Vida oculta, de Terrence Malick
A Terrence Malick (Ottawa, 1943) le está ocurriendo lo que le pasaba a David Lynch, con lo apartado que está el cine del uno y el otro, que sus propios presupuestos estéticos inamovibles le llevan a un callejón sin salida. Lynch, tras Empire Island, remontó con la soberbia segunda temporada de Twin Peaks, pura creatividad. Malick se hunde en su propia ciénaga de esteticismo.
Del personalísimo y ultra religioso director radicado en Waco, Texas, director misterioso que no concede entrevistas y cuya vida privada es un misterio, un Salinger del séptimo arte, me quedo con su primera época, la de Malas tierras y Días de gloria, ambas de la década de los 70, y su resurrección apoteósica tras veinte años de silencio con La delgada línea roja, una obra maestra total, una experiencia irrepetible al introducir la poesía en el acto más bárbaro del hombre, la guerra, y salir más que airoso del desafío. La delgada línea roja es, junto a Apocalipse now, La chaqueta metálica y Senderos de gloria, una de las mejores películas bélicas de la historia del cine. Malick, después de muchos años de inactividad (era el Víctor Erice del cine yanqui) entró en un proceso de fiebre creadora y empalmó prácticamente un rodaje con otro con films más que aceptables como El nuevo mundo y, sobre todo, El árbol de la vida, y otros sencillamente irrelevantes que pasaron sin pena ni gloria.
En Vida oculta, la dramática historia del campesino austriaco Franz Jàgerstátter (August Diehl), un objetor de conciencia que se niega a servir en las filas del III Reich y por ello es condenado a muerte, se convierte en un film alargado hasta la saciedad de tres horas, sin ritmo ni tensión, que aburre al espectador con su baile de bellas imágenes y el recurso ilimitado de la voz en off.
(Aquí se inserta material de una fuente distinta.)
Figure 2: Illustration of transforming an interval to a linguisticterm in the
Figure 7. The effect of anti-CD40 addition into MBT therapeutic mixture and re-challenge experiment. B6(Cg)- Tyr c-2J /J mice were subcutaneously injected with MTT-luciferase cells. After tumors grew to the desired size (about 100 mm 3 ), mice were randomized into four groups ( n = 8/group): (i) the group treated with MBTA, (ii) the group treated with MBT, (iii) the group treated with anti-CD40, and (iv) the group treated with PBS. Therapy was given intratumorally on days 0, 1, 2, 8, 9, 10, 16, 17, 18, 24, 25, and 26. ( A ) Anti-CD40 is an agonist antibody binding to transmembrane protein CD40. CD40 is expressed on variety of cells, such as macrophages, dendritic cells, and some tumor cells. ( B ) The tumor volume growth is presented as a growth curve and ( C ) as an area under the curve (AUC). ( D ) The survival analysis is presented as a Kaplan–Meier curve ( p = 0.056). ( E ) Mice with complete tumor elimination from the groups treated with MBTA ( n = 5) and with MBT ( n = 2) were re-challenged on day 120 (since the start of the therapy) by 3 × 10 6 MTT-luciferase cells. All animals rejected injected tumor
Una y otra vez el director de Malas tierras insiste en el bucolismo de postal de la vida en el agro, con una sobrecarga de imágenes sobre las bellezas naturales de ese enclave austriaco en donde se ha rodado el film y dilemas morales que comparte el campesino con su sacerdote en un blucle infinito. El drama sórdido de ese hombre de sólidos principios que se niega a jurar fidelidad a Adolf Hitler (¡cuántas guerras se evitarían con la fuerza masiva del no!) queda diluido en un formalismo enfermizo y tampoco ayuda mucho el papel de los actores, la gélida Valerie Pachner en el papel de Franzika, esposa del protagonista, y Maria Simon como su cuñada Resie, para que el espectador empatice con lo que se nos cuenta por su incapacidad para transmitir.
Convierte Terrence Malick esta hagiografía sobre un mártir de conciencia en un sucedáneo de film religioso adecuado para Semana Santa y bien podría intercambiarse la peripecia de Franz Jàgerstátter, dispuesto al sacrificio, con la de Jesús de Nazareth. Vida oculta es un film al que le sobra la mitad de su metraje, o más, y que nos ofrece la última interpretación de Bruno Ganz en el papel del juez militar Lueben, quizá lo más relevante.